The importance of this national victory being accomplished by frontline organizers cannot be understated. Frontline leaders joined forces together to lobby and call their representatives, tell their stories, and rally in Washington, D.C. and elsewhere, with the support of “Big Green” environmentalists. This was made possible by years of relationship building amongst frontline organizations and, notably, efforts to repair the relationships between grassroots organizations and Big Greens. On the latter, there is still a lot to be done, but this was a significant step where big organizations followed the lead of the grassroots and uplifted their voices, even after grassroots voices were left out of conversations about the Inflation Reduction Act that many of these Big Greens trumpeted as a win.

Manchin’s bill threatened to fast-track the pipeline I spent my days fighting to stop. Prior to my time fighting the Mountain Valley Pipeline (MVP), I was a national climate organizer with 350.org and before that I was a global climate advocate with the World Resources Institute. I have seen many wins and losses in the climate movement and this one strikes me as particularly special.

Before the news broke that Manchin had side-swept his side deal, I tried not to think about what would happen if this bill passed because it threatened to overturn the core objective of my work: stopping the Mountain Valley Pipeline. But late one night after a long day of work, I sat down in my living room and let myself consider what was at stake. From my perspective in the MVP fight, what came to mind was the near-decade fight to stop this pipeline from steamrolling through Appalachia. I saw the faces of all the people I fight alongside who have been in this from the start and who have dedicated their life to stopping this pipeline. These people have set aside their lives as outdoor adventurers, farmers and coffee baristas to prevent this pipeline from destroying what they love most: their people and mountains.
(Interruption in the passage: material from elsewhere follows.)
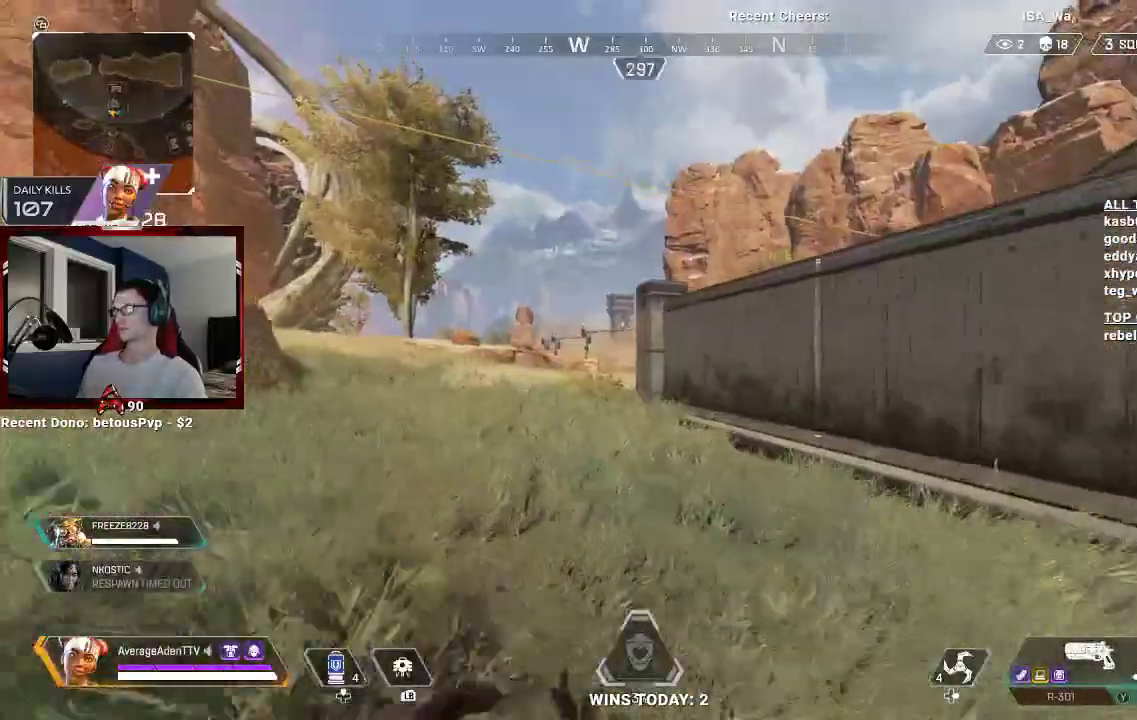
Gameplay with a controller (Xbox layout); each line is a JSON object with the inputs held at the frame after it. "events" lists button and stick changes between this image and that frame as [ms after this image, input, new state], when the widget could be followed in between.
{"buttons": [], "left_stick": "up", "right_stick": "center", "events": []}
At that moment, the audacity of Sen. Joe Manchin to sacrifice his own constituents to fast-track an unnecessary pipeline during a climate crisis in order to get more money from a dying industry filled me with rage. Then despair — and I broke down into tears.
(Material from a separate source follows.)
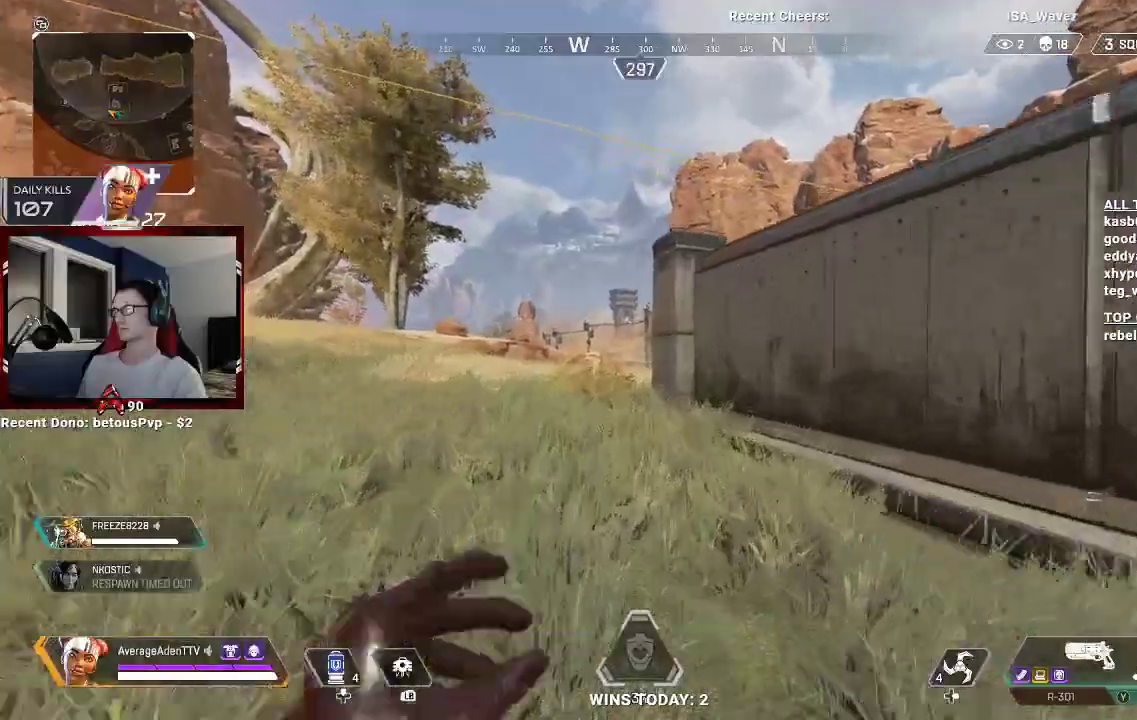
{"buttons": [], "left_stick": "up", "right_stick": "center", "events": []}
My partner, sitting next to me, was surprised. “You’re usually so realistic. You usually say, ‘I don’t know if we’ll win but the one thing I can do is try.’” And it’s true. As a queer person of color from the Global South, I’m used to seeing communities like mine put in losing positions, so I stay prepared for that. But I felt like I had been carrying an insurmountable weight for weeks that I hadn’t let myself acknowledge, and acknowledging it felt earth-shattering.

I joined the Mountain Valley Pipeline fight in part because the people in West Virginia, Virginia and North Carolina that this pipeline is targeting are continually sacrificed for political and financial gain and I have seen the same thing done to my communities over centuries. I have fostered life-long friendships in this moment and with the land that the pipeline threatens. The moment I burst into tears in my living room was also the moment I acknowledged how much this frontline fight meant to me.

The reason I am in the climate movement is to make sure that voices like mine from communities like mine are listened to. This fight against Manchin’s dirty deal felt like a moment where they finally were. In early September, I helped organize a rally in D.C. to stop this deal and that rally featured Appalachian, Indigenous, Black and working-class organizers on the front lines of environmental injustice fights. Seeing them on the stage with a crowd of 600 people and representing hundreds of thousands of people from across the country felt historic. It’s not often that people like me and the folks I work with get to see ourselves and our power represented in Washington, D.C., but those leaders traveled across the country to make sure we were heard, and many Congresspeople joined our opposition, helping us secure this win.

The climate movement is stronger coming out of this win and that is because we followed those on the front lines. In order to avoid the worst of the climate crisis and ensure a livable future, we must keep that up.